Problèmes du cinéma français, suite. Aujourd’hui, le pull-over des gendarmes. Gros problème, ou syndrome, qui chante fort à la vision du premier long-métrage de Pierre Erwan Guillaume, ancien élève de la Fémis connu jusque là pour ses scénarii, notamment celui du beau Haut les coeurs ! de Solveig Anspach. Qui chante fort dans le jeune cinéma français tout court, dont l’auscultation méthodique révèle souvent ce genre d’abcès. Donc, le pull-over de la gendarmerie nationale : manière textile de raconter ce goût du jeune-cinéma-français ascendant Fémis pour un sous-genre facilement repérable, qu’on voit toujours arriver de loin. Ses composants : D’abord, le polar, oui, ou plutôt le genre policier, mais alors sans un coup de feu, pas une ombre de crosse. Juste un décalage, un jeu avec les codes, sur le mode de la déflation. Et puis, si possible, un jeune inspecteur fragile. Ensuite, la province, élément capital. Ou plutôt un imaginaire provincial, plus vrai, plus décalé. Troisième ingrédient, enfin, soumis à de multiples variations : un mystère sexuel.

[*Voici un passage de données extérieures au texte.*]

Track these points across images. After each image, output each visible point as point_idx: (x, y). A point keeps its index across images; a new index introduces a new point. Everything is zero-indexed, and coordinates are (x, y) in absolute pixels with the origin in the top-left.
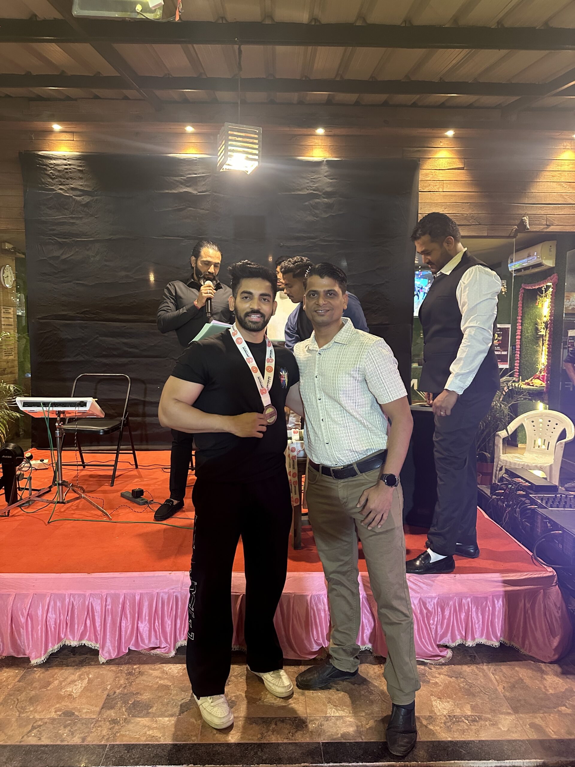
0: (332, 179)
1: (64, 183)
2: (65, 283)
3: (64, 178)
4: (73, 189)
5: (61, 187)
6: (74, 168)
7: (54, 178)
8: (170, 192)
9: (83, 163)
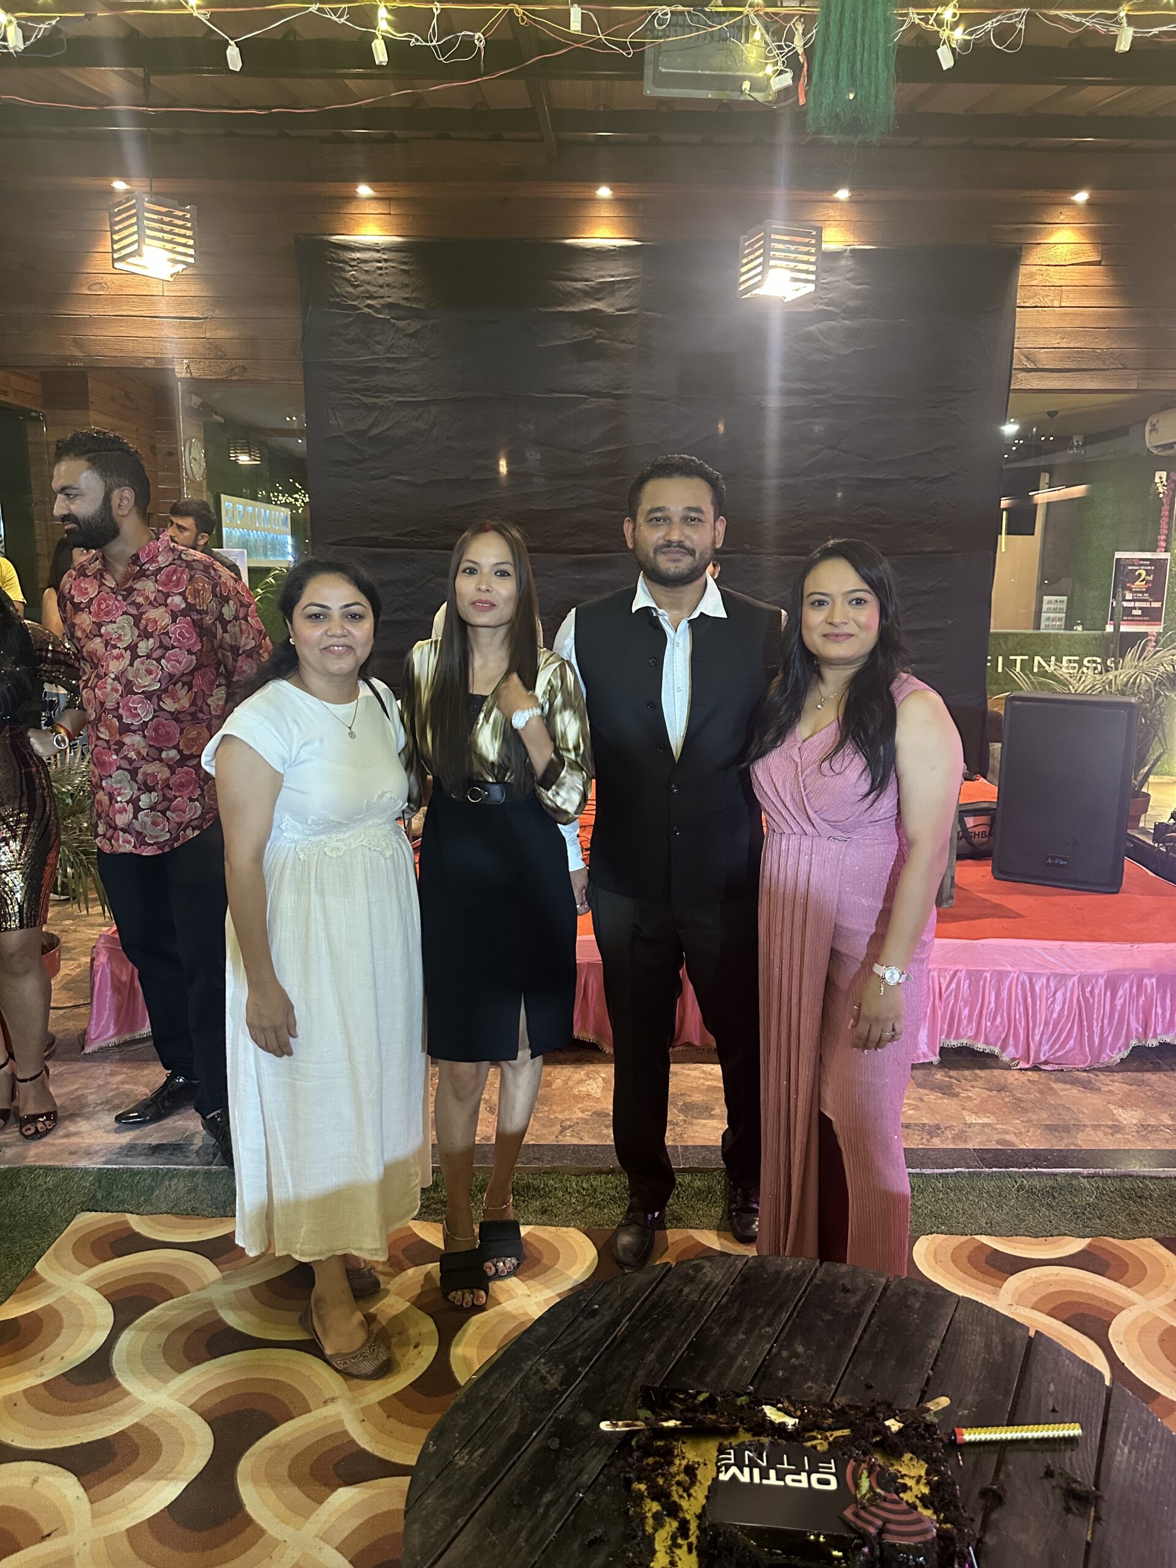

Ici, avec L’Ennemi naturel, cela donne : un crime à élucider en Bretagne (et ses paysages sauvages) ; un jeune flic timide et facile à perturber ; un prédateur sexuel équipé d’un énorme sexe ; des gendarmes en pull-over, plein partout. Faiblesse, étroitesse d’esprit, pauvre imaginaire de ce cinéma, qui se réfugie dans une série de fausses audaces (les fameux décalages) pour masquer son vide. Un peu comme le gros sexe d’Aurélien Recoing, une prothèse bien vite trahie, gros rouleau à pâtisserie qui lui pendouille entre les jambes. Un peu comme ces paysages bretons, qu’un acharnement informatique s’épuise à rendre sauvages, rocailleux, pulsionnels, pour coller au sujet (le désir, les pulsions, ce qu’il se passe de louche et d’attirant dans les chambres des maisons isolées du Finistère. Eternel et vain jeu de l’attraction et de la répulsion, en un mot du désir trouble pour les volcans sexuels, en un mot puissance occulte du désir, à laquelle il est impossible de résister, puisque, pour ce cinéma, quand on a dit « désir », il n’y a rien à rajouter. Mais tant qu’il passera par prothèses et béquilles, il bandera mou.